小泉首相は2001年4月から2006年9月まで5年5ヶ月の長きにわたって政権を担当した(歴代三位の長寿政権)。確かに多くの仕事が出来た稀有の首相である。小泉政権が終わって1年たち、政権を引き継いだ安倍政権が1年足らずで崩壊した今、小泉政権の功罪を総括しておくことは意義がある。強い首相というイメージは、政治改革と中央省庁改革によって増大した制度的権限と、無党派層を中心に国民的人気を集めた小泉首相のポピュリスト的手法であった。経済面では利益政治を超えて新自由主義政策が大きく進展した。財政赤字の削減を民活利用で克服して経済成長を可能にした。しかし2006年度より野党は一斉に格差問題を追及した。規制緩和によりライブドアーや村上ファンド事件のような成金の犯罪も発生し、耐震強度偽装事件は建築法緩和の負の成果であろうか。そして何よりセーフティガードの破壊が進行した。老人福祉、生活保護、健康保険、年金の負担増と切り捨て、偽装請負や派遣による非正社員若年労働者の貧困化など社会の貧困化を格差が著しく進行し、公共事業に頼っていた地方は疲弊して地方格差も拡大した。このような規制緩和と財政経費削減に対する小泉首相政策決定と政治手法は明らかに排除の論理(切り捨ての論理)に立っていた。「抵抗勢力」を敵とする劇場型政治手法である小泉首相のポピュリスト的手法もやはり排除の論理である。社会がこのままいけば分断され崩壊すること請け合いである。少数の富裕層と圧倒的多数の貧困層に分断された社会が繁栄を持続できたためしは無い。池田隼人首相は「寛容と忍耐」で日本の高度経済成長を導いた。小泉首相の後の政治家はこの社会的ひずみを取り除くことが課題であろう。

小泉首相はロゴス(理性)よりパトス(情念)を好んだ。メディア宣伝やテレビを利用した「ワイドショー的政治」、「小泉劇場」は、たしかに閉塞した小市民は感情の捌け口として楽しんだようだ。悪の勢力の反対を押し切って進むヒーロ的演出というこの手法は、外交面で頑固な靖国神社参拝強行で中国韓国関係を破壊した。公的な帰結を熟慮せずパトスに基づいて行動することが、一国の首相として妥当なのか真剣に問われるべきであろう。ある意味ではブッシュの「悪の枢軸」や「テロ国家」と闘う英雄的アメリカなど原理主義的行動と通じるところがある。確かに小泉もブッシュもおつむの足りないところは似ている。最後に小泉首相のロゴスの無い迷答弁を挙げておこう。

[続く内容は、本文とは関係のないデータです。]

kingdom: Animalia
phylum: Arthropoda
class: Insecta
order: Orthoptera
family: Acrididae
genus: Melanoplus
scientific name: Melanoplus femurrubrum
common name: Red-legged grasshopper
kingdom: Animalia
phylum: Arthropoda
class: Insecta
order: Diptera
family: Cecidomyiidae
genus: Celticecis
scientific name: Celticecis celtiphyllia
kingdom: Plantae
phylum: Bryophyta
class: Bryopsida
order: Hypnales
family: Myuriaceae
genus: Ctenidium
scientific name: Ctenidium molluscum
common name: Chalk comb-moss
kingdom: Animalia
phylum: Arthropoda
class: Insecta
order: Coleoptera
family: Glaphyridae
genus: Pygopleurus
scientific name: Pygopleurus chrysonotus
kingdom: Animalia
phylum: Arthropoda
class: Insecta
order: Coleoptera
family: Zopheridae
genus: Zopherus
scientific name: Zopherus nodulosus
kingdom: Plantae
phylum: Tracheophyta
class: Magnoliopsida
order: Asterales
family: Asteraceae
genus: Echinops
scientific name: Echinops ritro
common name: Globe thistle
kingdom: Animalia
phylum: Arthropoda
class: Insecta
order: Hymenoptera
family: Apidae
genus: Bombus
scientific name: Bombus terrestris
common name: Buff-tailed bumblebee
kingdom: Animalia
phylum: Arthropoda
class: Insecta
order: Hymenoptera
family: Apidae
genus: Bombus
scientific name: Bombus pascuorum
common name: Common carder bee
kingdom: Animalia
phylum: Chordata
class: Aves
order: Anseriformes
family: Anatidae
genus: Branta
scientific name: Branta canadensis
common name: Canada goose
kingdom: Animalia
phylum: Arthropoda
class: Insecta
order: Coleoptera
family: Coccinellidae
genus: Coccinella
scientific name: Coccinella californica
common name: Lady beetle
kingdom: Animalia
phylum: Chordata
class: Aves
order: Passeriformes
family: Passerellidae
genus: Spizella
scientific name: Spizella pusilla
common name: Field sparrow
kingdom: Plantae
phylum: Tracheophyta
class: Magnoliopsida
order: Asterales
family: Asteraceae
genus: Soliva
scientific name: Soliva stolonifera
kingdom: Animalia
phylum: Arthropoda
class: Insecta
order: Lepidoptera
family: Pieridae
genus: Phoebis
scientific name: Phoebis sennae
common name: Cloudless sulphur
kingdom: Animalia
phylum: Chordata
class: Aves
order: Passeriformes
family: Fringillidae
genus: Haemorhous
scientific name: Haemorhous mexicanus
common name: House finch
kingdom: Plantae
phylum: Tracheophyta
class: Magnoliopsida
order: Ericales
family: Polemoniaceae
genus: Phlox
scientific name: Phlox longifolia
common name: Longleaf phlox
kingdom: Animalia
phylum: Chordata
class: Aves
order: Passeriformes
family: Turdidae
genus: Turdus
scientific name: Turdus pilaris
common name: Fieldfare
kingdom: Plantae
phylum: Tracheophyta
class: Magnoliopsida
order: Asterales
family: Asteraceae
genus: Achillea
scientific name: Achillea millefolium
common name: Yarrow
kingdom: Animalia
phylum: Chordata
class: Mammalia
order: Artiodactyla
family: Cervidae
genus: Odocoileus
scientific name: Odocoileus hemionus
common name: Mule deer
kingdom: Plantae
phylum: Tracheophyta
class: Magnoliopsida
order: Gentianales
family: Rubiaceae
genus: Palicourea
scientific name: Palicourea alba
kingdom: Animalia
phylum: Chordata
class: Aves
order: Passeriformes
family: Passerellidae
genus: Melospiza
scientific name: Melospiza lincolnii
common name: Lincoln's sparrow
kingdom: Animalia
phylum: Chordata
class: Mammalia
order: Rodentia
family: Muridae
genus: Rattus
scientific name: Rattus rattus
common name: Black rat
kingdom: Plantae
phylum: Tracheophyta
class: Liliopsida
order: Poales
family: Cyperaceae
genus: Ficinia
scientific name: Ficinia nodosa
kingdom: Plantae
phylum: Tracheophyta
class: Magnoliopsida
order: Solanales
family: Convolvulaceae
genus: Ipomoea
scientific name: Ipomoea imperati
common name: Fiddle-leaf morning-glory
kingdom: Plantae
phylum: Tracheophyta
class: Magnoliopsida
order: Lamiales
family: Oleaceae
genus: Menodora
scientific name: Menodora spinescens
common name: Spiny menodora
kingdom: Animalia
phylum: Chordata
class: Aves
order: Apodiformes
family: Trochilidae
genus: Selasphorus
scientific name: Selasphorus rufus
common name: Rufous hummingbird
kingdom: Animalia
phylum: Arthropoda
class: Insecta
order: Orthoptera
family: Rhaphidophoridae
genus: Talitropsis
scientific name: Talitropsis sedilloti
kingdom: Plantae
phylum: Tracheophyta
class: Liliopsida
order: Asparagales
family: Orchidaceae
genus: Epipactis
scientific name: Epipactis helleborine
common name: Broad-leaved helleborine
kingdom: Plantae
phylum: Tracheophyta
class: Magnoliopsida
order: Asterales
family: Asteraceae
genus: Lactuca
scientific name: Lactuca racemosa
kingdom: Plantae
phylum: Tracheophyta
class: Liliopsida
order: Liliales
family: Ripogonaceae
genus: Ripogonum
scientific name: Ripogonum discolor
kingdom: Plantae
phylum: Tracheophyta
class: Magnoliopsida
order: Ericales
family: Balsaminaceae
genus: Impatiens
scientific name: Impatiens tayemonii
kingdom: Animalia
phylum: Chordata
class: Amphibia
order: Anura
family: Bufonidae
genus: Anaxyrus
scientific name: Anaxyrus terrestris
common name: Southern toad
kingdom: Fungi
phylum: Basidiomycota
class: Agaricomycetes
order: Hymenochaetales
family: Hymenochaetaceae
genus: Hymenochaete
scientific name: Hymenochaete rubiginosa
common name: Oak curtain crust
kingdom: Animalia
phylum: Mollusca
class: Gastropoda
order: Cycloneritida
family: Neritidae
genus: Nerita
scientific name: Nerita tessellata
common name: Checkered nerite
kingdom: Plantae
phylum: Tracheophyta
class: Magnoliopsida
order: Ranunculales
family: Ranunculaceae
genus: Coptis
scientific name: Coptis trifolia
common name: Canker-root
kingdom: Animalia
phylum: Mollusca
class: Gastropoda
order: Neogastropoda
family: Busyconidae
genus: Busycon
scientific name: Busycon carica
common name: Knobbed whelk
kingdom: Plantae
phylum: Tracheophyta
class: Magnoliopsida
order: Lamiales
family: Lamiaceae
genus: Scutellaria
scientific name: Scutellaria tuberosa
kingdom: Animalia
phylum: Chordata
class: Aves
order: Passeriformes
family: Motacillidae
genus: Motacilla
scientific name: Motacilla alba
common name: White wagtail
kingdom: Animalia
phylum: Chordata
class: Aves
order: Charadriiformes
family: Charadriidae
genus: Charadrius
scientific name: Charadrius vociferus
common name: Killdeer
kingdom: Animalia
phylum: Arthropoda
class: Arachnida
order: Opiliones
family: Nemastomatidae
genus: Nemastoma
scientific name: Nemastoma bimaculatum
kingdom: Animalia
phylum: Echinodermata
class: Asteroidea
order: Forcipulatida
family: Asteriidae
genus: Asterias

「この程度の約束を守らないことは大したことではない」 居直り発言
「大量破壊兵器が見つからないといって、大量破壊兵器が無いと断定できるか」へ理屈にもならない発言
「何処が非戦闘地域か私に聴かれても分るわけが無いでしょう」政治家とはいえないむちゃくちゃ発言
「人生いろいろ、会社もいろいろ、社員もいろいろ」わるふざけ発言
昔、吉田首相が「バカヤロー」発言で衆議院を解散したことを思えば、小泉は随分議会をバカにして反省が無い。この発言で首相辞任に追い込めない野党が今や些細なことで安倍首相を辞任させたことの変化をどう考えたらいいのだろうか。当時の民主党の幹部のふがいなさと馬鹿さ加減も相当なものだ。